YOUR ASSIGNMENT |
The article below covers climate-related liability. List every industry that Reeves's quoted warning to insurers names as possibly at risk.

EXTRACTED TEXT |
This story was updated at 5:53 p.m. EDT.
In November 2018, the blaze that would become known as the Camp Fire ravaged the wooded hills of California’s Butte County.
Six months after the inferno that killed 85 people and reduced thousands of homes and businesses to ash, authorities announced that power lines run by Pacific Gas & Electric Co. — the state’s largest electric utility — started California’s deadliest wildfire.
The company, which filed for bankruptcy protection in January, may have to pay billions of dollars for the fire. Insurance companies, in turn, are denying insurance claims to homeowners in wildfire risk zones — made riskier, research suggests, by climate change.
From insurance claims to adaptation concerns to fiduciary duty violations, companies and federal agencies could be on the hook for climate change’s consequences, beyond the nuisance and constitutional claims already raised in high-profile litigation.
Last month, for example, a federal district court let the Conservation Law Foundation move forward with a lawsuit that alleges Shell Oil Co. and related firms aren’t doing enough to protect a Rhode Island marine storage facility from severe weather or sea-level rise (Climatewire, July 24).
And Exxon Mobil Corp. faces heat in multiple state and federal courts for allegations of fraud and violations of corporate securities and consumer protection laws related to its public disclosures about climate change risks (Climatewire, Dec. 7, 2018).
The cases are all part of a landscape of climate-related liability across the public and private sectors.
Existing climate cases offer ‘blueprint’
Jason Reeves, who represents clients in the insurance industry at the law firm Zelle LLP, said the market for his presentations on climate change for insurers is booming. He even delivered a talk on his lunch break before talking to E&E News.
"People are really interested. The question mark is, are they going to do anything?" Reeves said. "Or are they going to wait for something to happen to them, which is normally what happens with most corporates."
As part of its focus on climate change risk, Zelle produced a series of articles with Law360 focused on how climate change affects the insurance field, which is tasked with managing the risks and damages associated with global warming.
Reeves wrote in one piece that the consequences of climate change aren’t merely theoretical and that it is "counterintuitive" for liability insurers to wait for the damage to be done rather than take preemptive action.
"Insurers should be aware that climate change claims and suits threaten industries and businesses other than the obvious low hanging fruit oil and gas companies," he wrote. "Any industry linked to hydrocarbons and greenhouse gas emissions may be at risk: transport; manufacturing; agri-business; and finance."
Reeves has also written on another aspect of the climate and insurance intersection: subrogation claims.
Those occur when insurance companies pay their policyholders for damage and then "stand in the shoes of the insured" by seeking compensation from the third party that caused the damage in the first place.
"Just like when you’re driving a car, someone runs a red light runs into you, so your insurance company pays you and then pursues the person who ran the red light for negligence," Reeves said.
Attribution science, which links human-caused climate change to the severity of extreme weather events, is a field Reeves said could eventually help move these claims along to payout. He used the example of property insurers who handle high-value portfolios of properties that could be damaged by catastrophic weather.
In his article, Reeves said subrogation claims will come to the fore when the legal link is made between climate impacts and greenhouse gas emitters — namely, when one of the high-profile nuisance cases prevails.
"Where I think the risk is, and where I think the future is — the blueprint for this — is seeing how the existing climate change lawsuits will play out," he said.

DATA EXTRACTS |
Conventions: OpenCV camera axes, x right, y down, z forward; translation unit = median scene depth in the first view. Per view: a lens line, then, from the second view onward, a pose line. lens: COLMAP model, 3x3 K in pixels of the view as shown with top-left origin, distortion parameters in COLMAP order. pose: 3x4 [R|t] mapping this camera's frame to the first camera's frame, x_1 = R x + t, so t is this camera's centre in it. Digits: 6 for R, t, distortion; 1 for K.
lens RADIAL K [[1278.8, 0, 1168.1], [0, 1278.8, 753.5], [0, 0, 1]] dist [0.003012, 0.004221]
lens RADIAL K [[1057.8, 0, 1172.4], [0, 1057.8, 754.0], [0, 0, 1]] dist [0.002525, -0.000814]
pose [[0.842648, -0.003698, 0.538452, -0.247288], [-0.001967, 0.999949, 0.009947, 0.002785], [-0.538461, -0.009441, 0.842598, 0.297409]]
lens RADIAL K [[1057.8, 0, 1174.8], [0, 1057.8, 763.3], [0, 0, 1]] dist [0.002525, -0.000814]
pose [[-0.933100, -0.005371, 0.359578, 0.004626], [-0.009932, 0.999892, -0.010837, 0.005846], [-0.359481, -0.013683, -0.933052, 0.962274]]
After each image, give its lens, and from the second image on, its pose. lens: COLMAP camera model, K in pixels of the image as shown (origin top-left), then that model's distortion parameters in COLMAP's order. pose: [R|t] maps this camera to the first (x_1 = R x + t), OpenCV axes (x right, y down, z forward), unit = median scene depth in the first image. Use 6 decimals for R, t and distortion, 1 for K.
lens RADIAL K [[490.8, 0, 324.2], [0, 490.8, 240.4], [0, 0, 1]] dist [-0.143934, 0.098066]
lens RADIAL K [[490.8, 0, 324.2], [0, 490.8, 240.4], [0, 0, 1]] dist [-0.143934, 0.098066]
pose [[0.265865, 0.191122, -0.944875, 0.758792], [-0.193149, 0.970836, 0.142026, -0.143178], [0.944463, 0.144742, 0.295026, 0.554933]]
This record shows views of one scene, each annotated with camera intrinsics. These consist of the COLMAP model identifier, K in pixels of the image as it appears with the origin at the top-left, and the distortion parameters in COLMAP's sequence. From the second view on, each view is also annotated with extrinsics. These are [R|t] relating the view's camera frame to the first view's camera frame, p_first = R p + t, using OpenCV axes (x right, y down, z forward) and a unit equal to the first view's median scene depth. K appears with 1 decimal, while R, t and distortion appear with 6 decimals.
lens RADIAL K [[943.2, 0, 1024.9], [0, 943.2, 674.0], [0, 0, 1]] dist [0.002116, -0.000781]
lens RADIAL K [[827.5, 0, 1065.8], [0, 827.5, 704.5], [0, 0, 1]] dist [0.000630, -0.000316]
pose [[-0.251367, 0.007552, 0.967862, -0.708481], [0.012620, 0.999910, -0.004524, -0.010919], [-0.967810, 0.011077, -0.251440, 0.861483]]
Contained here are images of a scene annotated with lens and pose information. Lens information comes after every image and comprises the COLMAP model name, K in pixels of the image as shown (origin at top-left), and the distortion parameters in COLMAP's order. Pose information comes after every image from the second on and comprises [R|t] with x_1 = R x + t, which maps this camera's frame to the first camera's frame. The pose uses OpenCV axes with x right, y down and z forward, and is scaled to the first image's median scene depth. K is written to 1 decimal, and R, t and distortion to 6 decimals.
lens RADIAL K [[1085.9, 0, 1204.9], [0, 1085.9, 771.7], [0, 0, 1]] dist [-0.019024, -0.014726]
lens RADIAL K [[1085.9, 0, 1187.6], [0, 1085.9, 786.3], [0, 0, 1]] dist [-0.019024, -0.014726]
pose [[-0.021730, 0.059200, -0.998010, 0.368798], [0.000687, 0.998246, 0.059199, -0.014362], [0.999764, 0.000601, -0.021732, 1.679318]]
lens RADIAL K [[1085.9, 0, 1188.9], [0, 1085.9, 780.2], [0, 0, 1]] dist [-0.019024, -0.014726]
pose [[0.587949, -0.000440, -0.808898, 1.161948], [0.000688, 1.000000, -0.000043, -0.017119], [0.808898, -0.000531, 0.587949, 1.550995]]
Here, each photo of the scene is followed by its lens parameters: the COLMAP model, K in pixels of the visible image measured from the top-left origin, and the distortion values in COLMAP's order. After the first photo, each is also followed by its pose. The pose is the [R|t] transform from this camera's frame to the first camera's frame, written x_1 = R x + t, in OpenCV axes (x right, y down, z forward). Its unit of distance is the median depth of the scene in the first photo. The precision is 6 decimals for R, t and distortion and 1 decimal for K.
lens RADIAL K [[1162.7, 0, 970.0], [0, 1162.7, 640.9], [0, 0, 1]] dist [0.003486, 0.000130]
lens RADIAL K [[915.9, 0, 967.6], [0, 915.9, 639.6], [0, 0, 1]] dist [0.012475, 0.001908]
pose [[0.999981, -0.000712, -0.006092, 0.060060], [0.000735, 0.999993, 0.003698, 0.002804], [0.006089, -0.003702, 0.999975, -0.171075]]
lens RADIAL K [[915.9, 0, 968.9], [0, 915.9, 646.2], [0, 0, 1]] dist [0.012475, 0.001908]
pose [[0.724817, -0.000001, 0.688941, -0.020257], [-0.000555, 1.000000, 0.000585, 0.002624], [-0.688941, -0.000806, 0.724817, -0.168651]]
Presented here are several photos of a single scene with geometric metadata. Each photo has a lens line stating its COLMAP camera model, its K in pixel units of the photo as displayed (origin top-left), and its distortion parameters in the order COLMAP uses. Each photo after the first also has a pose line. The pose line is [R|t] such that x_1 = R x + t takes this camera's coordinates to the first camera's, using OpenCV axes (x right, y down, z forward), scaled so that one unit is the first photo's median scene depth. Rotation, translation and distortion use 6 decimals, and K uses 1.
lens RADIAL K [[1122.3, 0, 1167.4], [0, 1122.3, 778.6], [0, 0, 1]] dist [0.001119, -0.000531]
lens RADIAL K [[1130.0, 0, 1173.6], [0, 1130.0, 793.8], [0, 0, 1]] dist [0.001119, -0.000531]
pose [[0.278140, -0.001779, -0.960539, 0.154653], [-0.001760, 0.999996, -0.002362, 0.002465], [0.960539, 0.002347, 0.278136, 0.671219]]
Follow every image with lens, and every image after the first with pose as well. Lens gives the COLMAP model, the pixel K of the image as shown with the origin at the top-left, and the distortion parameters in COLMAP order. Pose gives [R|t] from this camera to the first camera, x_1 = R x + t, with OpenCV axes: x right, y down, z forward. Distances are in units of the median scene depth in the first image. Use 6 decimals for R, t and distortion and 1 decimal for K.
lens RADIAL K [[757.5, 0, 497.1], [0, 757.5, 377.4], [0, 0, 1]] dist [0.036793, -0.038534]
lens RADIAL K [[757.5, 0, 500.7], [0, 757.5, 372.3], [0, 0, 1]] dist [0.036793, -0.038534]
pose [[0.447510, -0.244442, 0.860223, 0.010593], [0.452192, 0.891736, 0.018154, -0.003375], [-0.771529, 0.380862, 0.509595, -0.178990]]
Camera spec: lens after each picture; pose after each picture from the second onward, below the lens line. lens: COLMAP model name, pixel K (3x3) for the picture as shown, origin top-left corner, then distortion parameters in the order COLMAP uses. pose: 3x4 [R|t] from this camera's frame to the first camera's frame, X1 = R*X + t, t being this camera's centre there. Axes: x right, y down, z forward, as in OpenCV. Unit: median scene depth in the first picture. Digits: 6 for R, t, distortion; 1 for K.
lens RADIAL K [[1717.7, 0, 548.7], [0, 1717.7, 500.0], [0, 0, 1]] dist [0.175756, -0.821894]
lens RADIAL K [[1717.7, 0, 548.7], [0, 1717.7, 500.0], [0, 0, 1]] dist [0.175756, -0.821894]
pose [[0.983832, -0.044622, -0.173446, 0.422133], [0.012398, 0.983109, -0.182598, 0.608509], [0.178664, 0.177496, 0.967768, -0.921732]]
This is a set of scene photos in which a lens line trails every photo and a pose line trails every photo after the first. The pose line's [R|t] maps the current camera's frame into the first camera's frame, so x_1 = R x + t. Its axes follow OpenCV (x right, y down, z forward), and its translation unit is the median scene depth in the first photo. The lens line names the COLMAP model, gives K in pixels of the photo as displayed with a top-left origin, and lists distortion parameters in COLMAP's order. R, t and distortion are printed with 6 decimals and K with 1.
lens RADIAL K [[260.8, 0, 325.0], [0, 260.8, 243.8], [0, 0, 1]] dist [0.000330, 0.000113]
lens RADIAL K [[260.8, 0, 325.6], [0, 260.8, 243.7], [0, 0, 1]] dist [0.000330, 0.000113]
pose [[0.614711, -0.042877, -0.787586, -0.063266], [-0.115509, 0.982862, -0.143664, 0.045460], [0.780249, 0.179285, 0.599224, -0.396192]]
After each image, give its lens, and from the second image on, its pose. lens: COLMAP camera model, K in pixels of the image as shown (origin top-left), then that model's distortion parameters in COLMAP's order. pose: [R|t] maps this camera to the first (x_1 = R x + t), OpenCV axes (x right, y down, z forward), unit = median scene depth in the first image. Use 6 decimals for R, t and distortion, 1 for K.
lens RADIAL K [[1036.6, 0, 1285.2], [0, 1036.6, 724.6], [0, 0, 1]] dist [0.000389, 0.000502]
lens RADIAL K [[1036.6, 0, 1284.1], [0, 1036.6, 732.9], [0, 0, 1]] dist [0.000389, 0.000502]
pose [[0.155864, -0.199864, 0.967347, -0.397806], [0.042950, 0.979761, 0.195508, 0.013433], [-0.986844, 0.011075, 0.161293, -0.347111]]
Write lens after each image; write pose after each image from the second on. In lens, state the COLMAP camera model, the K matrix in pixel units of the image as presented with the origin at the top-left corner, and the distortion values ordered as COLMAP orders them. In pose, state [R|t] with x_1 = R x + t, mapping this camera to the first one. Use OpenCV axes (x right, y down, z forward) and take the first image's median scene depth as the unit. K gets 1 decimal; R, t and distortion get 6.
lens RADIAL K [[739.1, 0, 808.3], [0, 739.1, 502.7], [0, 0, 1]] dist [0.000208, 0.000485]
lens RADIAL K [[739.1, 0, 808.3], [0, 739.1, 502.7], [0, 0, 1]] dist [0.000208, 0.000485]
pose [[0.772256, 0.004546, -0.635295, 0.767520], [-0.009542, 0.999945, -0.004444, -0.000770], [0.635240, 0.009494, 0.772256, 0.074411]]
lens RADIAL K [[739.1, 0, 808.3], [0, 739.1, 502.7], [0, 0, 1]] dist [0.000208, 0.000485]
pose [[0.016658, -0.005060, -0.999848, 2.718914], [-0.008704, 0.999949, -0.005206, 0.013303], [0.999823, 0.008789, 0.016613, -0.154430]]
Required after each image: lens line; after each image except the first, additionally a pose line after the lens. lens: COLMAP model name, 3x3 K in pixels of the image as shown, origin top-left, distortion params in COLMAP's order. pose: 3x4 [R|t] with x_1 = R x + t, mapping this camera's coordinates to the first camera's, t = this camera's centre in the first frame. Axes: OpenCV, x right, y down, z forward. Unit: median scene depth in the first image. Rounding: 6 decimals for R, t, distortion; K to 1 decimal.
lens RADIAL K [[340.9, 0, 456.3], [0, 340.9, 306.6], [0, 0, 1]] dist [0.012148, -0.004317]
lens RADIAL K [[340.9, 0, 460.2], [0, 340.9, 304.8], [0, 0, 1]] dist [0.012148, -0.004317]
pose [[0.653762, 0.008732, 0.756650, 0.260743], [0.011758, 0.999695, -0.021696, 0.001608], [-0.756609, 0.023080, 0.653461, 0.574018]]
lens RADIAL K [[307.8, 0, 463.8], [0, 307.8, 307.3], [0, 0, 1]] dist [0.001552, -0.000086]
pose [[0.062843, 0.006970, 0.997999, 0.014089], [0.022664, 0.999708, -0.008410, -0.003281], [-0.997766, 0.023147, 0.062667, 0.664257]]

EXERCISE RESULT |
transport; manufacturing; agri-business; finance